Implement a function that computes the log-probability of a full sentence under an N-gram model. Then, using both bigram (N=2) and trigram (N=3) versions of your `NGram_LM`, calculate the log-probability of each sentence given the prefix `['i', 'want']`:

1. "i want to eat on saturday night"  
2. "i want to go to a restaurant"  
4. "i want its sushis"  
5. "i want to eat on monday berkeley"

In [None]:
def sentence_log_probability(
    model: NGram_LM,
    prefix: List[str],
    sentence: List[str],
    smoothing: str = 'laplace'
) -> float:
    
    # Compute the total log-probability of `sentence` under `model`, starting from the given `prefix` and using the specified smoothing.
    # Hint: accumulate log(next_word_prob) for each word in `sentence`
    ############## YOUR CODE HERE ##############
    
    #initialize log probability
    log_prob = 0.0
    # keep track of the prefix history
    prefix_history = prefix.copy()
    
    # print(f"Calculating log probability for sentence: {' '.join(sentence)}")
    for word in sentence:
        # get the prefix of the last N-1 words
        current_prefix = prefix_history[-(model.N - 1):] 
        
        # print(f"Current prefix: {current_prefix}, Next word: {word}")
        
        # calculate the probability of the next word given the current prefix
        prob = model.next_word_prob(word, current_prefix, smoothing)
        
        # print(f"Probability of '{word}' given prefix {current_prefix}: {prob:.4f}")

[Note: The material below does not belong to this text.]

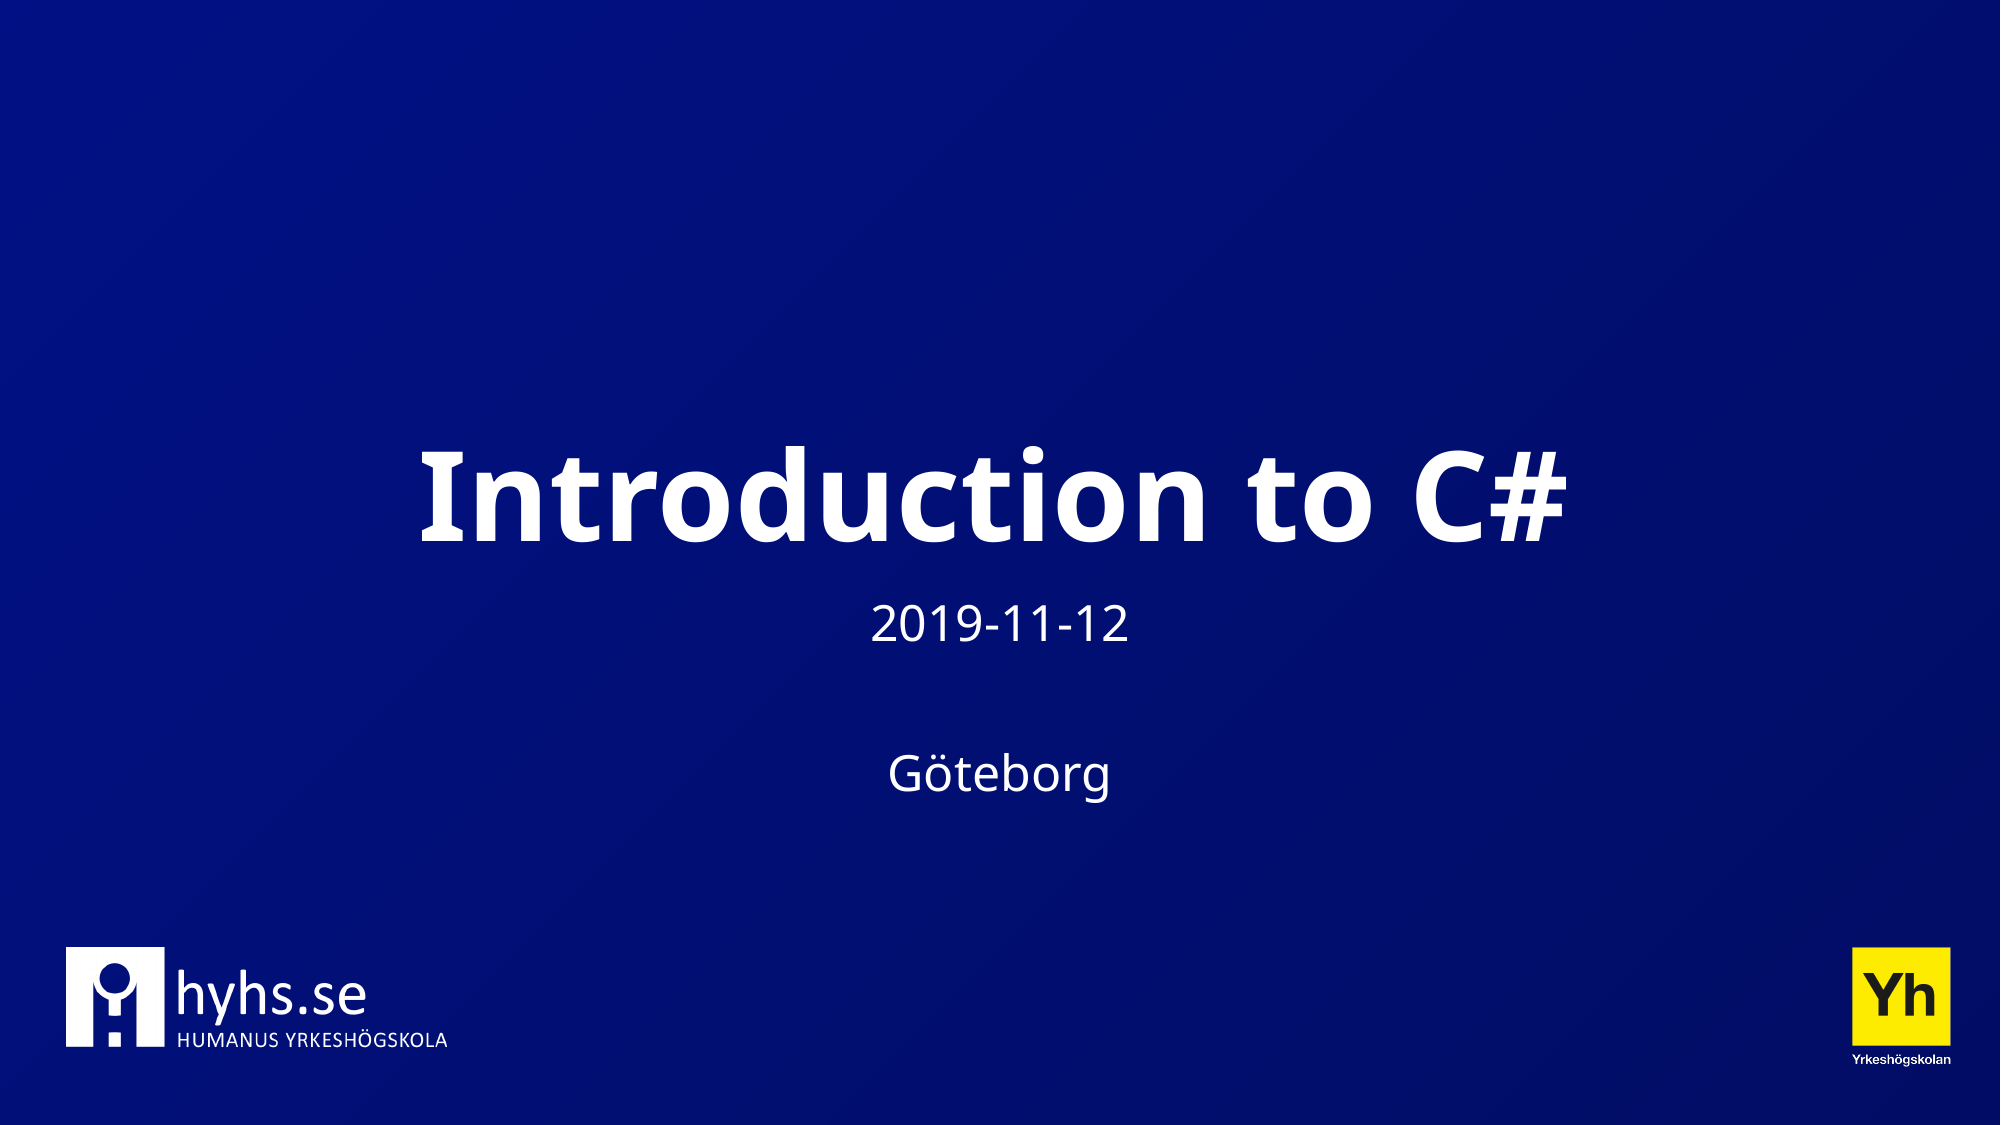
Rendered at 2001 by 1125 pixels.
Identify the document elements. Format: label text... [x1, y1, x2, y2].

        log_prob += np.log(prob)
        
        prefix_history.append(word)
    ############## YOUR CODE HERE ##############
    return log_prob


prefix = ['i', 'want']
sentences = [
    "i want to eat on saturday night",
    "i want to go to a restaurant",
    "i want its sushis",
    "i want to eat on monday berkeley",
]

for model_name, model in [('Bigram', bigram_model), ('Trigram', trigram_model)]:
    print(f"--- {model_name} Model ---")
    for s in sentences:
        words = s.split()[len(prefix):]
        log_p = sentence_log_probability(model, prefix, words)
        print(f"Sentence: '{s}'\nLog-Probability: {log_p:.4f}\n")

--- Bigram Model ---
Sentence: 'i want to eat on saturday night'
Log-Probability: -13.7088

Sentence: 'i want to go to a restaurant'
Log-Probability: -13.7634

Sentence: 'i want its sushis'
Log-Probability: -15.3997

Sentence: 'i want to eat on monday berkeley'
Log-Probability: -17.7053

--- Trigram Model ---
Sentence: 'i want to eat on saturday night'
Log-Probability: -15.8493

Sentence: 'i want to go to a restaurant'
Log-Probability: -15.1558

Sentence: 'i want its sushis'
Log-Probability: -15.3517

Sentence: 'i want to eat on monday berkeley'
Log-Probability: -19.1640



## Step 4: Next-Word Generation with Greedy and Temperature Sampling

Create a function that, given a prefix, produces a sequence of next words using your `NGram_LM`. Then, for both the bigram (N=2) and trigram (N=3) models, generate five-word continuations of the prefix `['i', 'want']` using (a) greedy sampling and (b) temperature-based sampling.


In [None]:
import numpy as np

def m_step_sentence_generation(model: NGram_LM, prefix: list, m: int, greedy: bool = False, temperature: float = 1.0, seed: int = 1234):
    
    
    # Generate m next words from `model`, starting from `prefix` and using the specified sampling method
    ############## YOUR CODE HERE ##############
    
    prefix_history = prefix.copy()
    
    for _ in range(m):
        current_prefix = prefix_history[-(model.N - 1):]
        generated_word = model.next_word_generation(prefix=current_prefix,greedy=greedy, temperature=temperature, seed=seed)
        prefix_history.append(generated_word)
    generated_sentence = prefix_history
    
    ############## YOUR CODE HERE ##############
    return generated_sentence[len(list(prefix)):]


prefix = ['i', 'want']
m = 5
seeds = [1, 2, 3]

# Scenarios: (description, model, greedy flag, temperature)
tests = [
    ("Bigram (greedy)",     bigram_model, True,  0.5),
    ("Bigram (temperature=0.5)", bigram_model, False, 0.5),
    ("Trigram (greedy)",     trigram_model, True,  0.5),
    ("Trigram (temperature=0.5)",trigram_model, False, 0.5),
]

for desc, model, greedy, temp in tests:
    print(f"--- {desc} ---")
    for seed in seeds:
        generated = m_step_sentence_generation(
            model=model,
            prefix=prefix.copy(),
            m=m,
            greedy=greedy,
            temperature=temp,
            seed=seed
        )
        full_sentence = prefix + generated
        print(f"Seed {seed}: {' '.join(full_sentence)}")
    print()



--- Bigram (greedy) ---
Seed 1: i want to eat on saturday night
Seed 2: i want to eat on saturday night
Seed 3: i want to eat on saturday night

--- Bigram (temperature=0.5) ---
Seed 1: i want to eat on wednesday particularly
Seed 2: i want to eat on wednesday come
Seed 3: i want to eat lunch nineteen (i)

--- Trigram (greedy) ---
Seed 1: i want to eat on a sunday
Seed 2: i want to eat on a sunday
Seed 3: i want to eat on a sunday

--- Trigram (temperature=0.5) ---
Seed 1: i want to eat on style croissant
Seed 2: i want to eat on sundays screaming
Seed 3: i want to eat lunch midprice either